[The input start]
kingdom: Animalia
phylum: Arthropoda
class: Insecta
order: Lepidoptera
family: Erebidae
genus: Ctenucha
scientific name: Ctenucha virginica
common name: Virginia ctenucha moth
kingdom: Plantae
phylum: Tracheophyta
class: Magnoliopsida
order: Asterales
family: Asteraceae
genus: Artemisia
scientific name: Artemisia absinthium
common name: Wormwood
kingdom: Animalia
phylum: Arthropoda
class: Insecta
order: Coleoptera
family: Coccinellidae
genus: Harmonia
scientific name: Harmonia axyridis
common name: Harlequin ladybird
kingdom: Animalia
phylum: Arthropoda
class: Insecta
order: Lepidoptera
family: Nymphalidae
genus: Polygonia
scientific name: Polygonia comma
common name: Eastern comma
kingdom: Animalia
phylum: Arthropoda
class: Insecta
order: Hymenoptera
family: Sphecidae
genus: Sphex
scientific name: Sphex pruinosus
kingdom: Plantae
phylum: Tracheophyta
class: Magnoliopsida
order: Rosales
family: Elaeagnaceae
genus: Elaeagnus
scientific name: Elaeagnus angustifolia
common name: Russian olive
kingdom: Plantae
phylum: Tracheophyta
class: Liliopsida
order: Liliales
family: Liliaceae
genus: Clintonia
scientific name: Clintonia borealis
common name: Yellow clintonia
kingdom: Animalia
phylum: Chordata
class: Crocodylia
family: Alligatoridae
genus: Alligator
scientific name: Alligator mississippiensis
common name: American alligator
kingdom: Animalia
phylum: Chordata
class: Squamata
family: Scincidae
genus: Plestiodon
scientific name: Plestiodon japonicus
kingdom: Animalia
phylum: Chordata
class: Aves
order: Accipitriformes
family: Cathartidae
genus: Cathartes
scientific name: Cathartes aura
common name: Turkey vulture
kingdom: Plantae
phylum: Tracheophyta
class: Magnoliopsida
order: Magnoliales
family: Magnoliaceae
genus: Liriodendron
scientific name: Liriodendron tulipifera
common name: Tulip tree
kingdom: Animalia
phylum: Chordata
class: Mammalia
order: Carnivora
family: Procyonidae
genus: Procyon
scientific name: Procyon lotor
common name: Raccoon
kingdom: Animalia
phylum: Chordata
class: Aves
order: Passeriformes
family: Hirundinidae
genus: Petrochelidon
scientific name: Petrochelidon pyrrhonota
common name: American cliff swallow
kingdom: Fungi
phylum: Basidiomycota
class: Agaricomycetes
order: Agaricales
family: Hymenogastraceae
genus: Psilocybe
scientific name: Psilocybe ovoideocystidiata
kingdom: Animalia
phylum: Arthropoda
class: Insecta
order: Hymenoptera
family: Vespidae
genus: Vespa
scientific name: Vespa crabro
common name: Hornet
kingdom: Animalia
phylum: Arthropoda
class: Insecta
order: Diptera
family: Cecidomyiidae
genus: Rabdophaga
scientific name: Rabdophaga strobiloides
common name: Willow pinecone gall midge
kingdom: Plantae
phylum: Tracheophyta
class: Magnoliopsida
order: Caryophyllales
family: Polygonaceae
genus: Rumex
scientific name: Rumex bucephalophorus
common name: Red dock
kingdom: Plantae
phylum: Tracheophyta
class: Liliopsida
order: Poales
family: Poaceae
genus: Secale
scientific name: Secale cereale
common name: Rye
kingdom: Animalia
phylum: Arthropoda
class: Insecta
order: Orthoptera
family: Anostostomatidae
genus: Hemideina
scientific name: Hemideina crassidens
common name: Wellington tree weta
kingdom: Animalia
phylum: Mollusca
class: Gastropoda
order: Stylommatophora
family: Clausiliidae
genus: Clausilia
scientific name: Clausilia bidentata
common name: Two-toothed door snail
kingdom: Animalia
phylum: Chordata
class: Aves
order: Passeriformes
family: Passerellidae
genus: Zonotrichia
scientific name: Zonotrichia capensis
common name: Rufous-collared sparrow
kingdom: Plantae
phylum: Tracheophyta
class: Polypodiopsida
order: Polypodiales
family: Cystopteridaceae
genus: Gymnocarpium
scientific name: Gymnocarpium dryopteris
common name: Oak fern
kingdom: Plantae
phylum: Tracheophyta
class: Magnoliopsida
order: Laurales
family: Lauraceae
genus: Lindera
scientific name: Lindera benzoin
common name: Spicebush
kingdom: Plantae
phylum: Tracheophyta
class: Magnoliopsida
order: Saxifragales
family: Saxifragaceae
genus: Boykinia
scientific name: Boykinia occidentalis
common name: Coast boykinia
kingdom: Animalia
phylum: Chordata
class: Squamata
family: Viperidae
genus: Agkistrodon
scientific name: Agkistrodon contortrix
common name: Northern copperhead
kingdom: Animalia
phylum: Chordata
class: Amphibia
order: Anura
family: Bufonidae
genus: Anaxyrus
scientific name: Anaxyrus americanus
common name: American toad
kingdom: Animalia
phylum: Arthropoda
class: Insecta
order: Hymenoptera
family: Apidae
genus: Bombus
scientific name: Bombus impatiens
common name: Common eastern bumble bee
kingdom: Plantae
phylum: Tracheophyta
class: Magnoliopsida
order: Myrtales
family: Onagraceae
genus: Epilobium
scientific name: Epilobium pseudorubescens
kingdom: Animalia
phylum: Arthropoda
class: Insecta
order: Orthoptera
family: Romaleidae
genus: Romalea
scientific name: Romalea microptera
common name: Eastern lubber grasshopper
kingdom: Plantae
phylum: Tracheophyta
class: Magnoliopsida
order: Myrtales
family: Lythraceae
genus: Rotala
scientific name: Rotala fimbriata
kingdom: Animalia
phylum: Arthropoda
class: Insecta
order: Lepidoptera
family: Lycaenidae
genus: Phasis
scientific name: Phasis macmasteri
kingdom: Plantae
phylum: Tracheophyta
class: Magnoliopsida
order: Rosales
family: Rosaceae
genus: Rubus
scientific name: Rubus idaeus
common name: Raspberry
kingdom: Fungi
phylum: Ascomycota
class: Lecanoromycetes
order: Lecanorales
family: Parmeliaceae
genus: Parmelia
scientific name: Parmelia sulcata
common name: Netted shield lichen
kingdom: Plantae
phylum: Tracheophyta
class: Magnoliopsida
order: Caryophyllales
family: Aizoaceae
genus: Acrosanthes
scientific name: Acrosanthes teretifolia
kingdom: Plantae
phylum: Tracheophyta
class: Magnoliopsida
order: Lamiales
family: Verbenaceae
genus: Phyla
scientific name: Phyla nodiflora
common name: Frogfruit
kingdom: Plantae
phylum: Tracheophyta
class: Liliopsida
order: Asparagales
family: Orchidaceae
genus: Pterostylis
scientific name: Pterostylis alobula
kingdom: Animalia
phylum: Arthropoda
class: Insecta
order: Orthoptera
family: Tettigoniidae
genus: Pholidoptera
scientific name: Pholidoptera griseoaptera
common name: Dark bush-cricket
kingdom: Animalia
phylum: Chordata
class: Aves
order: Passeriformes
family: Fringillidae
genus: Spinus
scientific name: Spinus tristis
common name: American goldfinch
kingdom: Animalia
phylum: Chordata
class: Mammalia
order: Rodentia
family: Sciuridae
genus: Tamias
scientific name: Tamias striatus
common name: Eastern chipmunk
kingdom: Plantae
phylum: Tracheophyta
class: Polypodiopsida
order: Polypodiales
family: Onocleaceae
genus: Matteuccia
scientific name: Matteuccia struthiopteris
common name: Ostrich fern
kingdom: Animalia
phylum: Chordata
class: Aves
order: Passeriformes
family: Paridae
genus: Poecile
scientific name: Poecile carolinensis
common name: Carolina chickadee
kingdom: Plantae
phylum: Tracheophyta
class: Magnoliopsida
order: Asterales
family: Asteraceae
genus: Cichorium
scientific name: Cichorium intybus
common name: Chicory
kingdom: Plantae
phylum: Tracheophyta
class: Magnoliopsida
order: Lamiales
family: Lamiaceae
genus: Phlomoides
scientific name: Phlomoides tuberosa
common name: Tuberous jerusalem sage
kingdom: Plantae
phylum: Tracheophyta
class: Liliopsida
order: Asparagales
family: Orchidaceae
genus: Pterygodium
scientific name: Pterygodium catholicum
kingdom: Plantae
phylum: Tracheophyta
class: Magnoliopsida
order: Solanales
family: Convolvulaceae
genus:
[The input end]
→ What you are asked to do: Arrange the lines from the one containing "order: Laurales" through the one containing "family: Lythraceae", inclusive, as a JSON list of strings with one string per line. Leave out any blank lines.

→ Response to the exercise:
[
  "order: Laurales",
  "family: Lauraceae",
  "genus: Lindera",
  "scientific name: Lindera benzoin",
  "common name: Spicebush",
  "kingdom: Plantae",
  "phylum: Tracheophyta",
  "class: Magnoliopsida",
  "order: Saxifragales",
  "family: Saxifragaceae",
  "genus: Boykinia",
  "scientific name: Boykinia occidentalis",
  "common name: Coast boykinia",
  "kingdom: Animalia",
  "phylum: Chordata",
  "class: Squamata",
  "family: Viperidae",
  "genus: Agkistrodon",
  "scientific name: Agkistrodon contortrix",
  "common name: Northern copperhead",
  "kingdom: Animalia",
  "phylum: Chordata",
  "class: Amphibia",
  "order: Anura",
  "family: Bufonidae",
  "genus: Anaxyrus",
  "scientific name: Anaxyrus americanus",
  "common name: American toad",
  "kingdom: Animalia",
  "phylum: Arthropoda",
  "class: Insecta",
  "order: Hymenoptera",
  "family: Apidae",
  "genus: Bombus",
  "scientific name: Bombus impatiens",
  "common name: Common eastern bumble bee",
  "kingdom: Plantae",
  "phylum: Tracheophyta",
  "class: Magnoliopsida",
  "order: Myrtales",
  "family: Onagraceae",
  "genus: Epilobium",
  "scientific name: Epilobium pseudorubescens",
  "kingdom: Animalia",
  "phylum: Arthropoda",
  "class: Insecta",
  "order: Orthoptera",
  "family: Romaleidae",
  "genus: Romalea",
  "scientific name: Romalea microptera",
  "common name: Eastern lubber grasshopper",
  "kingdom: Plantae",
  "phylum: Tracheophyta",
  "class: Magnoliopsida",
  "order: Myrtales",
  "family: Lythraceae"
]